Like much of King’s work – Strange Adventures, Rorschach, Mister Miracle – this story also plays it fast and loose with time, jumping back and forth within a narrative, using it as a method to build tension and surprise. I love writing that makes demands of the reader and this is a comic that all but insists you revisit it as soon as you’re done.
Which brings me to Greg Smallwood, whose immense talent is on full display on every page of this first issue. His art is beautiful. It is hypnotic. It is utterly engrossing. There is something so cinematic in the way we frames this story, in the angles he picks, in his close-ups, in the finish of every panel. You will get lost in these pages. There is so much to see. Everything feels tactile. This is a very different kind of noir. One that pulls from the style and sensibilities of the classics, but adds colour and texture, making it pop in every sense of the word.

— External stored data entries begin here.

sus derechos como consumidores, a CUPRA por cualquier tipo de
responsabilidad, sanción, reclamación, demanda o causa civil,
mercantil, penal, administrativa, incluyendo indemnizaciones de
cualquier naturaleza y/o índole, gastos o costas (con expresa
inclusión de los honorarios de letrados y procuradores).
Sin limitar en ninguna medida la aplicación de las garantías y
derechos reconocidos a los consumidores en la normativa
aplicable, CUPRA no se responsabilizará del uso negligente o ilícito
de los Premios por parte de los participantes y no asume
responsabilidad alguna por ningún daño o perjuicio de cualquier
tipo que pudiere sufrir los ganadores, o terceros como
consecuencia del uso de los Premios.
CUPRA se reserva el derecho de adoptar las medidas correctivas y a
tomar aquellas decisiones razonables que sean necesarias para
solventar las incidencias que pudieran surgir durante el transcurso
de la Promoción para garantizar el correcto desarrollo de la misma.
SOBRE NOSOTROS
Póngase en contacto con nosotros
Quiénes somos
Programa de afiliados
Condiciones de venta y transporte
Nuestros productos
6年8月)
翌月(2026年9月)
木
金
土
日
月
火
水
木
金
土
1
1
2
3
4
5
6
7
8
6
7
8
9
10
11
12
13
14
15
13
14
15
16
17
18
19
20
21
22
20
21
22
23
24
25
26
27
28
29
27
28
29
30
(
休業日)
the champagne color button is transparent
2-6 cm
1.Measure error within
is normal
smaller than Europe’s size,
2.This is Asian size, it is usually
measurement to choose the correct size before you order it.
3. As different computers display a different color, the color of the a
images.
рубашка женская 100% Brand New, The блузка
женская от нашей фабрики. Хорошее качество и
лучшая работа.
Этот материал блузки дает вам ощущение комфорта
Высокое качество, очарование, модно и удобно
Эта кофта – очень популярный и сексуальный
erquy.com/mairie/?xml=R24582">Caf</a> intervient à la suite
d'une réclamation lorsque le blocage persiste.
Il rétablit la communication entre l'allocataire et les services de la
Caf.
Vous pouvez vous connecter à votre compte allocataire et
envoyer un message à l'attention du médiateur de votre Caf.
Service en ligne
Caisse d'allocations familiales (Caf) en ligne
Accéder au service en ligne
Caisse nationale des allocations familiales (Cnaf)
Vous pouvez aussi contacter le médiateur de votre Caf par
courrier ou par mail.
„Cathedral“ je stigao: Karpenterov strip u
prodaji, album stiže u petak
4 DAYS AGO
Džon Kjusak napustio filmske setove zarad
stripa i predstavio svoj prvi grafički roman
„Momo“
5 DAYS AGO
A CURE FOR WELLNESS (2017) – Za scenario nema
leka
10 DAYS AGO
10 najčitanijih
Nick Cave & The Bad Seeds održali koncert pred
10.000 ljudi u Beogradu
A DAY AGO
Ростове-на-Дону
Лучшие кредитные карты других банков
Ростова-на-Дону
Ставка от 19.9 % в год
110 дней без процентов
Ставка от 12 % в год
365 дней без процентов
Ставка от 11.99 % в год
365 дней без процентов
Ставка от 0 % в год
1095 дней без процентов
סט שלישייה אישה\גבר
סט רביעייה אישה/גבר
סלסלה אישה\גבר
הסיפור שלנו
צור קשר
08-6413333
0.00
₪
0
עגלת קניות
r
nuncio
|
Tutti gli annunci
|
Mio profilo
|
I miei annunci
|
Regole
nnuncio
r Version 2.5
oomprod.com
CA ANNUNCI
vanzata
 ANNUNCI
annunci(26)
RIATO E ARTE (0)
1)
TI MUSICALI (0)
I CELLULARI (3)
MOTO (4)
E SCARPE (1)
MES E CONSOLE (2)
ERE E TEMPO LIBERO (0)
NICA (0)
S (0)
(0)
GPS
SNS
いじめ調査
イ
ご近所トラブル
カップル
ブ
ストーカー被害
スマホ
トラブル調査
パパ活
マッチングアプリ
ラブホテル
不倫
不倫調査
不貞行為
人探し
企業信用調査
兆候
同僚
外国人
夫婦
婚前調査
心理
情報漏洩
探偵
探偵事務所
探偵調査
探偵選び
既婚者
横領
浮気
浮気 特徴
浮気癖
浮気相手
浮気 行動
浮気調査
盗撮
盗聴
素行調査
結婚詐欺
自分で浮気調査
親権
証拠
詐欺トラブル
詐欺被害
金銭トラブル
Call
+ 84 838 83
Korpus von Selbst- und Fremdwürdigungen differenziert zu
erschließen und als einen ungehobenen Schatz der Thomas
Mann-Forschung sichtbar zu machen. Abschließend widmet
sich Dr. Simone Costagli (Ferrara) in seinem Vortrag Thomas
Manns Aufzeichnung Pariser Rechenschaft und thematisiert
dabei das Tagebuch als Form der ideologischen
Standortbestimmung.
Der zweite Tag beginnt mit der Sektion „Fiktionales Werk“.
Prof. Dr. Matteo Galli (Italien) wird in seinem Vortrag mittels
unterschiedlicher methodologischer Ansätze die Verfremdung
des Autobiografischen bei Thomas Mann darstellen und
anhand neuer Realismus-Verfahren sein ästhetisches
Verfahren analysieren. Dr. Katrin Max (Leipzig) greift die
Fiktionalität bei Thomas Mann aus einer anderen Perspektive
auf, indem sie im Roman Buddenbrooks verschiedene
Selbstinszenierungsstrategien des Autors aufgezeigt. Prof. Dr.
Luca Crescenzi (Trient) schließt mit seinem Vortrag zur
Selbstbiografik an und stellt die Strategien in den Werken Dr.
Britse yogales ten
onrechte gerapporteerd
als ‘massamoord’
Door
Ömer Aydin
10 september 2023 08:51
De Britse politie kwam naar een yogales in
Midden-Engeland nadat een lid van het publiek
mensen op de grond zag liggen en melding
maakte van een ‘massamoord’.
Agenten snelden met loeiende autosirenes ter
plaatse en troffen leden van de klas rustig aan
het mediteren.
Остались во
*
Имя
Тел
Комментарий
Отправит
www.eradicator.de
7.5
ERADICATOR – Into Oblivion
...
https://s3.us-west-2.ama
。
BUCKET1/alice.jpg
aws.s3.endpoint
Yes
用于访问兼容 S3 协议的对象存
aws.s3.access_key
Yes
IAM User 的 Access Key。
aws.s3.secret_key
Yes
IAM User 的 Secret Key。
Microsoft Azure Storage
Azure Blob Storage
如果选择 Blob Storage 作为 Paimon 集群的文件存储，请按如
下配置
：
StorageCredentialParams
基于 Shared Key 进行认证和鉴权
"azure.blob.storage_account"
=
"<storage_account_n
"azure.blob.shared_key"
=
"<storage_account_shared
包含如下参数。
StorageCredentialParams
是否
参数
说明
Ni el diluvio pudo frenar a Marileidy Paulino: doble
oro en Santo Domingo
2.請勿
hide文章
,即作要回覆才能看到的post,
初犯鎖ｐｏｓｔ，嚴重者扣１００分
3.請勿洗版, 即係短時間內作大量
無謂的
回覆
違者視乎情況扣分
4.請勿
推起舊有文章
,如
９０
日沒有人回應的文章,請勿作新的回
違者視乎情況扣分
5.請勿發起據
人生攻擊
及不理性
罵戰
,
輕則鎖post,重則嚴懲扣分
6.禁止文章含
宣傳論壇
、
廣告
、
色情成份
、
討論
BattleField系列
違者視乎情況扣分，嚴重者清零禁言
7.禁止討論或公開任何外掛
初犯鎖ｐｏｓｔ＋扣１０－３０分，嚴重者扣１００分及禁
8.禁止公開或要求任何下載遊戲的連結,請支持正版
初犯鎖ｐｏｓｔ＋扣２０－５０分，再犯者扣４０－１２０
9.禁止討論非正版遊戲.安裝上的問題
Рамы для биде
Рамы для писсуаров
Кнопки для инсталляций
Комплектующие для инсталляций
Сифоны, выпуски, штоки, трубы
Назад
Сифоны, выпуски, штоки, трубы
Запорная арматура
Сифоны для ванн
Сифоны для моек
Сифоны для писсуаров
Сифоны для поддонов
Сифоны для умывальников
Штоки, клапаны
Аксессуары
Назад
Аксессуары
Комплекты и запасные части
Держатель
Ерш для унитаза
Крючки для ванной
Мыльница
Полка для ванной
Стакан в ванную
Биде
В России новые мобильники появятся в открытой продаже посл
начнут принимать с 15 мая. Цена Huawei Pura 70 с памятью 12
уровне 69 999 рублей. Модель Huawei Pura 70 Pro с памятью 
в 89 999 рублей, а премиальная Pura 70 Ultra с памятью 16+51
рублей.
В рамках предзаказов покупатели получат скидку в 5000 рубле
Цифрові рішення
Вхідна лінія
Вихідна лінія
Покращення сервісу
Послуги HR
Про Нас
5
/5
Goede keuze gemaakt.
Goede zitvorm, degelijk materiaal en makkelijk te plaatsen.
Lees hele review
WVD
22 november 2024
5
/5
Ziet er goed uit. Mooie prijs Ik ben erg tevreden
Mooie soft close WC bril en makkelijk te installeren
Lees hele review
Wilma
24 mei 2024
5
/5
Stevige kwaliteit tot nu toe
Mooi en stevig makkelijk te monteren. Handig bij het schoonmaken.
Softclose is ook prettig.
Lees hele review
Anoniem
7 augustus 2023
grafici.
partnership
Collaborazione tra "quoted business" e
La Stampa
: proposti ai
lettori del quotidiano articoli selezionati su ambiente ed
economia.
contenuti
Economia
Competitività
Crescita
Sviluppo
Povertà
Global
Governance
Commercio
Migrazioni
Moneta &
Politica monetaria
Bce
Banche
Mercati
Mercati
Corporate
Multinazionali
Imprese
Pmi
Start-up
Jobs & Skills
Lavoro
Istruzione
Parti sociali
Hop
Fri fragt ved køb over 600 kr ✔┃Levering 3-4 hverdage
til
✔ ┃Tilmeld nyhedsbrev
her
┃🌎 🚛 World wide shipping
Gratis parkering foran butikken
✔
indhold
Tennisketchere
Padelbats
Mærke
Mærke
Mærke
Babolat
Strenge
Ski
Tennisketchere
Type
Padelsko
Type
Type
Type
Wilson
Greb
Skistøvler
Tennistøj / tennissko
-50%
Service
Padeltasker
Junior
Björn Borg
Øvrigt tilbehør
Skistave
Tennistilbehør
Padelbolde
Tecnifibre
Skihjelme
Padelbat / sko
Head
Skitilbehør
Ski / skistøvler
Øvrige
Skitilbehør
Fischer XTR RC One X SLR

If you love hardboiled detective fiction or old noir movies, then this is definitely a must read. King and Smallwood don’t just wear their inspirations on their sleeves, they build on them, they elevate them, in order to give us something that feels both familiar and fresh.
It’s been far too long since Christopher Chance has had his time in the spotlight and The Human Target feels like the perfect start to an adventure that truly befits the character.